Das dritte System ist eine Mischung aus elektrohydraulischem und vollelektrischem System. Es verfügt über elektrohydraulische Komponenten an der Vorderachse und vollelektrische Komponenten an der Hinterachse. Dieses kombinierte System kommt an Fahrzeugen zum Einsatz, deren Vorderradbremsen größer dimensioniert sind, da in diesem Fall die vollelektrischen Komponenten nicht direkt an den vorderen Bremssätteln montiert werden können.

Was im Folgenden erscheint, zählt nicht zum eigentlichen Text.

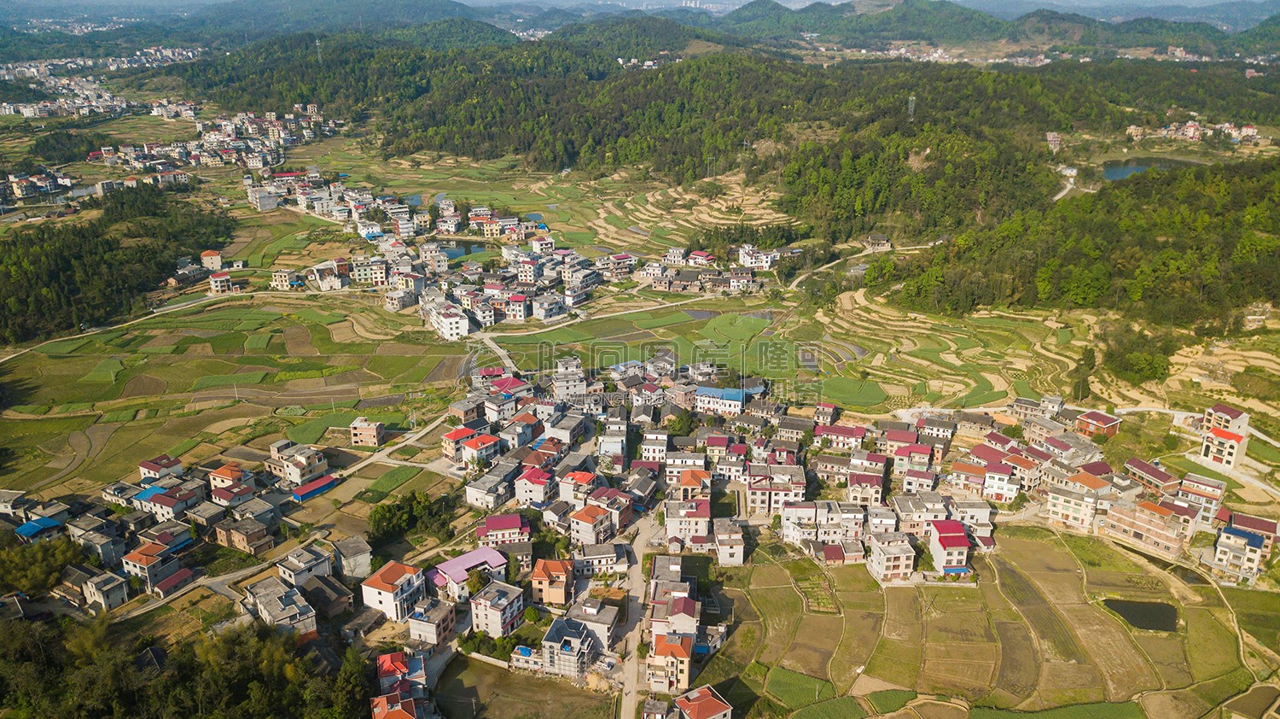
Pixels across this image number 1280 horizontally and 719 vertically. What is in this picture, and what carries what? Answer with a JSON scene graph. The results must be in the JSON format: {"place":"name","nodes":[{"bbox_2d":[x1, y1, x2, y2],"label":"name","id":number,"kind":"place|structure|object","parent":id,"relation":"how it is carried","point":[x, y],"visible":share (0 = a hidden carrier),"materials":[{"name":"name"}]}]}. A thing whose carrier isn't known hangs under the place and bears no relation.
{"place":"outdoors","nodes":[
{"label":"outdoors","id":0,"kind":"place"},
{"bbox_2d":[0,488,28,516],"label":"house","id":1,"kind":"structure","parent":0,"point":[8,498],"materials":[{"name":"white"}]},
{"bbox_2d":[14,516,64,540],"label":"house","id":2,"kind":"structure","parent":0,"point":[31,526],"materials":[{"name":"blue metal"}]},
{"bbox_2d":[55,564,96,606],"label":"house","id":3,"kind":"structure","parent":0,"point":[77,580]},
{"bbox_2d":[69,524,125,563],"label":"house","id":4,"kind":"structure","parent":0,"point":[105,548],"materials":[{"name":"grey stone"}]},
{"bbox_2d":[77,567,129,610],"label":"house","id":5,"kind":"structure","parent":0,"point":[96,591],"materials":[{"name":"grey concrete"}]},
{"bbox_2d":[121,541,176,586],"label":"house","id":6,"kind":"structure","parent":0,"point":[140,561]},
{"bbox_2d":[139,454,184,481],"label":"house","id":7,"kind":"structure","parent":0,"point":[156,468],"materials":[{"name":"white paint"}]},
{"bbox_2d":[133,522,193,554],"label":"house","id":8,"kind":"structure","parent":0,"point":[158,539],"materials":[{"name":"grey concrete"}]},
{"bbox_2d":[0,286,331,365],"label":"dirt road","id":9,"kind":"structure","parent":0,"point":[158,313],"materials":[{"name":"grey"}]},
{"bbox_2d":[134,480,208,517],"label":"house","id":10,"kind":"structure","parent":0,"point":[156,498],"materials":[{"name":"white paint"}]},
{"bbox_2d":[152,566,197,595],"label":"house","id":11,"kind":"structure","parent":0,"point":[174,578],"materials":[{"name":"red"}]},
{"bbox_2d":[200,249,223,270],"label":"house","id":12,"kind":"structure","parent":0,"point":[213,254],"materials":[{"name":"beige paint"}]},
{"bbox_2d":[113,539,315,623],"label":"road","id":13,"kind":"structure","parent":0,"point":[151,605],"materials":[{"name":"grey concrete"}]},
{"bbox_2d":[207,270,235,293],"label":"house","id":14,"kind":"structure","parent":0,"point":[213,279],"materials":[{"name":"white paint"}]},
{"bbox_2d":[206,462,251,491],"label":"house","id":15,"kind":"structure","parent":0,"point":[223,480],"materials":[{"name":"orange tile"}]},
{"bbox_2d":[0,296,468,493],"label":"rice field","id":16,"kind":"structure","parent":0,"point":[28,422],"materials":[{"name":"green plant"}]},
{"bbox_2d":[215,516,273,554],"label":"house","id":17,"kind":"structure","parent":0,"point":[241,544],"materials":[{"name":"brown brick"}]},
{"bbox_2d":[246,186,279,211],"label":"building","id":18,"kind":"structure","parent":0,"point":[264,204],"materials":[{"name":"white"}]},
{"bbox_2d":[244,575,316,636],"label":"house","id":19,"kind":"structure","parent":0,"point":[270,608],"materials":[{"name":"stone"}]},
{"bbox_2d":[269,267,299,289],"label":"house","id":20,"kind":"structure","parent":0,"point":[281,279],"materials":[{"name":"beige paint"}]},
{"bbox_2d":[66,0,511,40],"label":"hill","id":21,"kind":"structure","parent":0,"point":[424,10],"materials":[{"name":"green plant"}]},
{"bbox_2d":[268,439,329,483],"label":"house","id":22,"kind":"structure","parent":0,"point":[316,462],"materials":[{"name":"white paint"}]},
{"bbox_2d":[274,543,334,586],"label":"house","id":23,"kind":"structure","parent":0,"point":[309,568],"materials":[{"name":"concrete"}]},
{"bbox_2d":[290,472,339,500],"label":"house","id":24,"kind":"structure","parent":0,"point":[304,489],"materials":[{"name":"metal"}]},
{"bbox_2d":[299,571,352,617],"label":"house","id":25,"kind":"structure","parent":0,"point":[316,589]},
{"bbox_2d":[310,259,349,290],"label":"house","id":26,"kind":"structure","parent":0,"point":[322,279],"materials":[{"name":"white paint"}]},
{"bbox_2d":[332,535,373,577],"label":"house","id":27,"kind":"structure","parent":0,"point":[359,555],"materials":[{"name":"concrete"}]},
{"bbox_2d":[349,417,383,446],"label":"house","id":28,"kind":"structure","parent":0,"point":[364,429],"materials":[{"name":"beige brick"}]},
{"bbox_2d":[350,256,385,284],"label":"building","id":29,"kind":"structure","parent":0,"point":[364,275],"materials":[{"name":"white"}]},
{"bbox_2d":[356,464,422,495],"label":"green field","id":30,"kind":"structure","parent":0,"point":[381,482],"materials":[{"name":"green plant"}]},
{"bbox_2d":[358,559,426,619],"label":"house","id":31,"kind":"structure","parent":0,"point":[387,596],"materials":[{"name":"white paint"}]},
{"bbox_2d":[370,690,418,718],"label":"house","id":32,"kind":"structure","parent":0,"point":[401,712],"materials":[{"name":"red"}]},
{"bbox_2d":[334,411,459,477],"label":"road","id":33,"kind":"structure","parent":0,"point":[431,425],"materials":[{"name":"concrete"}]},
{"bbox_2d":[376,651,427,696],"label":"house","id":34,"kind":"structure","parent":0,"point":[397,655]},
{"bbox_2d":[407,596,457,646],"label":"house","id":35,"kind":"structure","parent":0,"point":[413,624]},
{"bbox_2d":[424,298,471,340],"label":"white building","id":36,"kind":"structure","parent":0,"point":[450,331],"materials":[{"name":"white paint"}]},
{"bbox_2d":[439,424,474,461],"label":"house","id":37,"kind":"structure","parent":0,"point":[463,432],"materials":[{"name":"red"}]},
{"bbox_2d":[436,239,489,259],"label":"pond","id":38,"kind":"structure","parent":0,"point":[470,249],"materials":[{"name":"liquid"}]},
{"bbox_2d":[430,546,509,599],"label":"house","id":39,"kind":"structure","parent":0,"point":[459,561],"materials":[{"name":"pink"}]},
{"bbox_2d":[461,430,501,465],"label":"house","id":40,"kind":"structure","parent":0,"point":[480,443],"materials":[{"name":"white paint"}]},
{"bbox_2d":[462,465,515,510],"label":"house","id":41,"kind":"structure","parent":0,"point":[473,491],"materials":[{"name":"white stone"}]},
{"bbox_2d":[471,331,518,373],"label":"road","id":42,"kind":"structure","parent":0,"point":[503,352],"materials":[{"name":"grey concrete"}]},
{"bbox_2d":[469,580,525,636],"label":"house","id":43,"kind":"structure","parent":0,"point":[505,608],"materials":[{"name":"white paint"}]},
{"bbox_2d":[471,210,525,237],"label":"house","id":44,"kind":"structure","parent":0,"point":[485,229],"materials":[{"name":"beige paint"}]},
{"bbox_2d":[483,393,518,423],"label":"house","id":45,"kind":"structure","parent":0,"point":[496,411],"materials":[{"name":"white paint"}]},
{"bbox_2d":[477,513,530,544],"label":"house","id":46,"kind":"structure","parent":0,"point":[494,523],"materials":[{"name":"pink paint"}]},
{"bbox_2d":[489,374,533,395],"label":"house","id":47,"kind":"structure","parent":0,"point":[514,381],"materials":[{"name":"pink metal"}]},
{"bbox_2d":[433,652,615,718],"label":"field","id":48,"kind":"structure","parent":0,"point":[519,678],"materials":[{"name":"brown"}]},
{"bbox_2d":[513,465,555,505],"label":"house","id":49,"kind":"structure","parent":0,"point":[528,493],"materials":[{"name":"white paint"}]},
{"bbox_2d":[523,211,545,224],"label":"pond","id":50,"kind":"structure","parent":0,"point":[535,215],"materials":[{"name":"blue liquid"}]},
{"bbox_2d":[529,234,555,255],"label":"house","id":51,"kind":"structure","parent":0,"point":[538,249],"materials":[{"name":"white paint"}]},
{"bbox_2d":[530,291,566,320],"label":"house","id":52,"kind":"structure","parent":0,"point":[551,313],"materials":[{"name":"white"}]},
{"bbox_2d":[529,558,573,604],"label":"house","id":53,"kind":"structure","parent":0,"point":[538,575],"materials":[{"name":"orange ceramic"}]},
{"bbox_2d":[541,614,597,676],"label":"building","id":54,"kind":"structure","parent":0,"point":[556,625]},
{"bbox_2d":[552,359,587,400],"label":"house","id":55,"kind":"structure","parent":0,"point":[561,388],"materials":[{"name":"white"}]},
{"bbox_2d":[556,470,598,504],"label":"house","id":56,"kind":"structure","parent":0,"point":[566,493],"materials":[{"name":"white paint"}]},
{"bbox_2d":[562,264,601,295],"label":"house","id":57,"kind":"structure","parent":0,"point":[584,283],"materials":[{"name":"white"}]},
{"bbox_2d":[568,503,612,546],"label":"house","id":58,"kind":"structure","parent":0,"point":[579,534],"materials":[{"name":"white paint"}]},
{"bbox_2d":[564,594,620,650],"label":"house","id":59,"kind":"structure","parent":0,"point":[600,624],"materials":[{"name":"stone"}]},
{"bbox_2d":[573,538,626,576],"label":"house","id":60,"kind":"structure","parent":0,"point":[589,557],"materials":[{"name":"stone"}]},
{"bbox_2d":[596,418,628,461],"label":"house","id":61,"kind":"structure","parent":0,"point":[619,450],"materials":[{"name":"white paint"}]},
{"bbox_2d":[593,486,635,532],"label":"house","id":62,"kind":"structure","parent":0,"point":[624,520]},
{"bbox_2d":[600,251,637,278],"label":"house","id":63,"kind":"structure","parent":0,"point":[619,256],"materials":[{"name":"white"}]},
{"bbox_2d":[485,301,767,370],"label":"rice field","id":64,"kind":"structure","parent":0,"point":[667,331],"materials":[{"name":"green plant"}]},
{"bbox_2d":[611,517,663,718],"label":"road","id":65,"kind":"structure","parent":0,"point":[635,571],"materials":[{"name":"grey concrete"}]},
{"bbox_2d":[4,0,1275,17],"label":"sky","id":66,"kind":"structure","parent":0,"point":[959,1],"materials":[{"name":"blue"}]},
{"bbox_2d":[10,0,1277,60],"label":"mountain range","id":67,"kind":"structure","parent":0,"point":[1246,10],"materials":[{"name":"green plant"}]},
{"bbox_2d":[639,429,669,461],"label":"house","id":68,"kind":"structure","parent":0,"point":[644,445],"materials":[{"name":"white paint"}]},
{"bbox_2d":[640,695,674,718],"label":"house","id":69,"kind":"structure","parent":0,"point":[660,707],"materials":[{"name":"grey concrete"}]},
{"bbox_2d":[645,633,692,691],"label":"house","id":70,"kind":"structure","parent":0,"point":[665,646],"materials":[{"name":"orange"}]},
{"bbox_2d":[649,590,701,642],"label":"house","id":71,"kind":"structure","parent":0,"point":[677,601],"materials":[{"name":"white paint"}]},
{"bbox_2d":[663,496,712,545],"label":"house","id":72,"kind":"structure","parent":0,"point":[670,519],"materials":[{"name":"white paint"}]},
{"bbox_2d":[672,466,710,496],"label":"house","id":73,"kind":"structure","parent":0,"point":[686,480],"materials":[{"name":"orange tile"}]},
{"bbox_2d":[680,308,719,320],"label":"pond","id":74,"kind":"structure","parent":0,"point":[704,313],"materials":[{"name":"grey liquid"}]},
{"bbox_2d":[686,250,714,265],"label":"house","id":75,"kind":"structure","parent":0,"point":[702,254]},
{"bbox_2d":[674,684,733,718],"label":"house","id":76,"kind":"structure","parent":0,"point":[693,703],"materials":[{"name":"red tile"}]},
{"bbox_2d":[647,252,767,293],"label":"house","id":77,"kind":"structure","parent":0,"point":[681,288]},
{"bbox_2d":[693,386,747,414],"label":"house","id":78,"kind":"structure","parent":0,"point":[736,398],"materials":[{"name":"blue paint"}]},
{"bbox_2d":[170,29,1279,241],"label":"forested hill","id":79,"kind":"structure","parent":0,"point":[573,156],"materials":[{"name":"green plant"}]},
{"bbox_2d":[314,37,323,63],"label":"transmission tower","id":80,"kind":"structure","parent":79,"relation":"on","point":[317,44],"materials":[{"name":"white metal"}]},
{"bbox_2d":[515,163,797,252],"label":"terraced field","id":81,"kind":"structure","parent":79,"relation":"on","point":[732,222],"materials":[{"name":"green plant"}]},
{"bbox_2d":[906,94,916,120],"label":"transmission tower","id":82,"kind":"structure","parent":79,"relation":"on","point":[913,106],"materials":[{"name":"white metal"}]},
{"bbox_2d":[711,515,744,564],"label":"house","id":83,"kind":"structure","parent":0,"point":[725,548],"materials":[{"name":"white paint"}]},
{"bbox_2d":[737,244,783,267],"label":"house","id":84,"kind":"structure","parent":0,"point":[741,252],"materials":[{"name":"white paint"}]},
{"bbox_2d":[746,467,807,514],"label":"house","id":85,"kind":"structure","parent":0,"point":[800,491],"materials":[{"name":"white paint"}]},
{"bbox_2d":[759,664,836,714],"label":"green field","id":86,"kind":"structure","parent":0,"point":[794,673],"materials":[{"name":"green plant"}]},
{"bbox_2d":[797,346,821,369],"label":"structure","id":87,"kind":"structure","parent":0,"point":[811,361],"materials":[{"name":"liquid"}]},
{"bbox_2d":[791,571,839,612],"label":"garden plot","id":88,"kind":"structure","parent":0,"point":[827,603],"materials":[{"name":"green plant"}]},
{"bbox_2d":[778,501,865,544],"label":"house","id":89,"kind":"structure","parent":0,"point":[790,532],"materials":[{"name":"white paint"}]},
{"bbox_2d":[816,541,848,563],"label":"house","id":90,"kind":"structure","parent":0,"point":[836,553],"materials":[{"name":"red"}]},
{"bbox_2d":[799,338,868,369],"label":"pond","id":91,"kind":"structure","parent":0,"point":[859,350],"materials":[{"name":"liquid"}]},
{"bbox_2d":[815,423,866,449],"label":"house","id":92,"kind":"structure","parent":0,"point":[859,434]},
{"bbox_2d":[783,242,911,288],"label":"dirt road","id":93,"kind":"structure","parent":0,"point":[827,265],"materials":[{"name":"beige soil"}]},
{"bbox_2d":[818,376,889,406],"label":"rice field","id":94,"kind":"structure","parent":0,"point":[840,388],"materials":[{"name":"green plant"}]},
{"bbox_2d":[844,466,885,506],"label":"house","id":95,"kind":"structure","parent":0,"point":[875,486],"materials":[{"name":"beige paint"}]},
{"bbox_2d":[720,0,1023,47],"label":"hill","id":96,"kind":"structure","parent":0,"point":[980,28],"materials":[{"name":"green plant"}]},
{"bbox_2d":[863,232,891,250],"label":"house","id":97,"kind":"structure","parent":0,"point":[882,238],"materials":[{"name":"stone"}]},
{"bbox_2d":[865,530,917,580],"label":"house","id":98,"kind":"structure","parent":0,"point":[901,560],"materials":[{"name":"beige paint"}]},
{"bbox_2d":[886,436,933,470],"label":"house","id":99,"kind":"structure","parent":0,"point":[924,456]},
{"bbox_2d":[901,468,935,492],"label":"house","id":100,"kind":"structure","parent":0,"point":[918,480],"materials":[{"name":"white paint"}]},
{"bbox_2d":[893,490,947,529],"label":"house","id":101,"kind":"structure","parent":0,"point":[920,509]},
{"bbox_2d":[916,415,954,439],"label":"house","id":102,"kind":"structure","parent":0,"point":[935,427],"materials":[{"name":"white paint"}]},
{"bbox_2d":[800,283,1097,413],"label":"terraced field","id":103,"kind":"structure","parent":0,"point":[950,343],"materials":[{"name":"green plant"}]},
{"bbox_2d":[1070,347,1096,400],"label":"tree","id":104,"kind":"object","parent":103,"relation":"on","point":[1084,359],"visible":0.86,"materials":[{"name":"green plant"}]},
{"bbox_2d":[926,518,971,573],"label":"house","id":105,"kind":"structure","parent":0,"point":[959,534],"materials":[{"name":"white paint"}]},
{"bbox_2d":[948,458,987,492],"label":"house","id":106,"kind":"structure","parent":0,"point":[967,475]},
{"bbox_2d":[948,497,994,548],"label":"house","id":107,"kind":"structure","parent":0,"point":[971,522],"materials":[{"name":"white paint"}]},
{"bbox_2d":[712,523,1271,718],"label":"rice field","id":108,"kind":"structure","parent":0,"point":[1040,546],"materials":[{"name":"green plant"}]},
{"bbox_2d":[982,459,1021,501],"label":"house","id":109,"kind":"structure","parent":0,"point":[1005,496],"materials":[{"name":"paint"}]},
{"bbox_2d":[1009,394,1062,418],"label":"house","id":110,"kind":"structure","parent":0,"point":[1019,404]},
{"bbox_2d":[1045,131,1061,150],"label":"building","id":111,"kind":"structure","parent":0,"point":[1051,136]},
{"bbox_2d":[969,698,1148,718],"label":"green field","id":112,"kind":"structure","parent":0,"point":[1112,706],"materials":[{"name":"green plant"}]},
{"bbox_2d":[1053,166,1077,198],"label":"road","id":113,"kind":"structure","parent":0,"point":[1070,171],"materials":[{"name":"white concrete"}]},
{"bbox_2d":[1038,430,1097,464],"label":"house","id":114,"kind":"structure","parent":0,"point":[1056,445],"materials":[{"name":"grey concrete"}]},
{"bbox_2d":[865,153,1279,328],"label":"forested hill","id":115,"kind":"structure","parent":0,"point":[1154,224],"materials":[{"name":"green plant"}]},
{"bbox_2d":[1045,478,1105,529],"label":"house","id":116,"kind":"structure","parent":0,"point":[1058,507],"materials":[{"name":"white paint"}]},
{"bbox_2d":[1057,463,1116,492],"label":"house","id":117,"kind":"structure","parent":0,"point":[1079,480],"materials":[{"name":"orange tile"}]},
{"bbox_2d":[1075,408,1122,436],"label":"house","id":118,"kind":"structure","parent":0,"point":[1107,421],"materials":[{"name":"red"}]},
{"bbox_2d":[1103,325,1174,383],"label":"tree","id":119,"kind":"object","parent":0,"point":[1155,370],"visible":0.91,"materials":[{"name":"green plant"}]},
{"bbox_2d":[1099,598,1179,632],"label":"pond","id":120,"kind":"structure","parent":0,"point":[1155,605],"materials":[{"name":"black liquid"}]},
{"bbox_2d":[1100,496,1194,557],"label":"building","id":121,"kind":"structure","parent":0,"point":[1135,527],"materials":[{"name":"brick"}]},
{"bbox_2d":[1098,155,1200,180],"label":"pond","id":122,"kind":"structure","parent":0,"point":[1128,170],"materials":[{"name":"liquid"}]},
{"bbox_2d":[1122,456,1181,494],"label":"house","id":123,"kind":"structure","parent":0,"point":[1163,477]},
{"bbox_2d":[1122,118,1262,144],"label":"village","id":124,"kind":"structure","parent":0,"point":[1251,133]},
{"bbox_2d":[1175,473,1227,522],"label":"house","id":125,"kind":"structure","parent":0,"point":[1216,493],"materials":[{"name":"white paint"}]},
{"bbox_2d":[1198,402,1250,467],"label":"building","id":126,"kind":"structure","parent":0,"point":[1213,429],"materials":[{"name":"beige paint"}]},
{"bbox_2d":[1209,523,1270,583],"label":"house","id":127,"kind":"structure","parent":0,"point":[1239,539],"materials":[{"name":"white"}]},
{"bbox_2d":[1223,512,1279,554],"label":"house","id":128,"kind":"structure","parent":0,"point":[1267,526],"materials":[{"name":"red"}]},
{"bbox_2d":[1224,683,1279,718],"label":"field","id":129,"kind":"structure","parent":0,"point":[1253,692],"materials":[{"name":"brown soil"}]},
{"label":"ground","id":130,"kind":"structure","parent":0},
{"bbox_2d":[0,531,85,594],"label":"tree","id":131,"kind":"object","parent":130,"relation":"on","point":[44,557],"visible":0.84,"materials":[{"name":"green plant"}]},
{"bbox_2d":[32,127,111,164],"label":"tree cluster","id":132,"kind":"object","parent":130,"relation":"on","point":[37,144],"visible":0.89,"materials":[{"name":"green plant"}]},
{"bbox_2d":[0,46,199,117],"label":"village","id":133,"kind":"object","parent":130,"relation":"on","point":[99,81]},
{"bbox_2d":[0,185,238,345],"label":"forest","id":134,"kind":"object","parent":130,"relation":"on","point":[52,275],"visible":0.9,"materials":[{"name":"green plant"}]},
{"bbox_2d":[0,605,372,718],"label":"forest","id":135,"kind":"object","parent":130,"relation":"on","point":[264,631],"visible":0.89,"materials":[{"name":"green plant"}]},
{"bbox_2d":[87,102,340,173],"label":"village","id":136,"kind":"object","parent":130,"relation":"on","point":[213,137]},
{"bbox_2d":[367,490,452,545],"label":"tree cluster","id":137,"kind":"object","parent":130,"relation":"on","point":[398,507],"visible":0.93,"materials":[{"name":"green plant"}]},
{"bbox_2d":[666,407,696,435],"label":"tree","id":138,"kind":"object","parent":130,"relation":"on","point":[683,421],"visible":0.84,"materials":[{"name":"green plant"}]}
]}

Herkömmliche hydraulische Systeme haben ihre Schwächen, aber den Fahrern gibt das Wissen Sicherheit, dass sie im Fall eines Ausfalls im Bremssystem mit dem Pedal direkt auf alle vier Bremsen einwirken können, um das Fahrzeug zu verlangsamen oder komplett zum Stehen zu bringen. Das ist der Pferdefuß der Brake-by-Wire-Systeme, weshalb die Technologie seit 15 Jahren in der Entwicklung ist. Brake-by-Wire-Systeme sind zwar fortschrittlich, eine separate Batterieversorgung über die Hauptfahrzeugbatterie kann jedoch auch bei vollelektrischen Systemen aus Gründen der Ausfallsicherheit erforderlich sein.
Potenziell bietet die Brake-by-Wire-Technologie dank der Möglichkeit, Stabilitätsprogramme und weiterentwickelte ABS-Technik zu integrieren, mehr Sicherheit als herkömmliche hydraulische Bremssysteme. Aufgrund der vielschichtigen Problematik bei der Ausfallsicherheit geht jedoch eventuell noch etwas Zeit ins Land, bis diese Systeme die Normen der internationalen Verkehrssicherheitsvorschriften „Road Vehicle – Functional Safety“ erfüllen.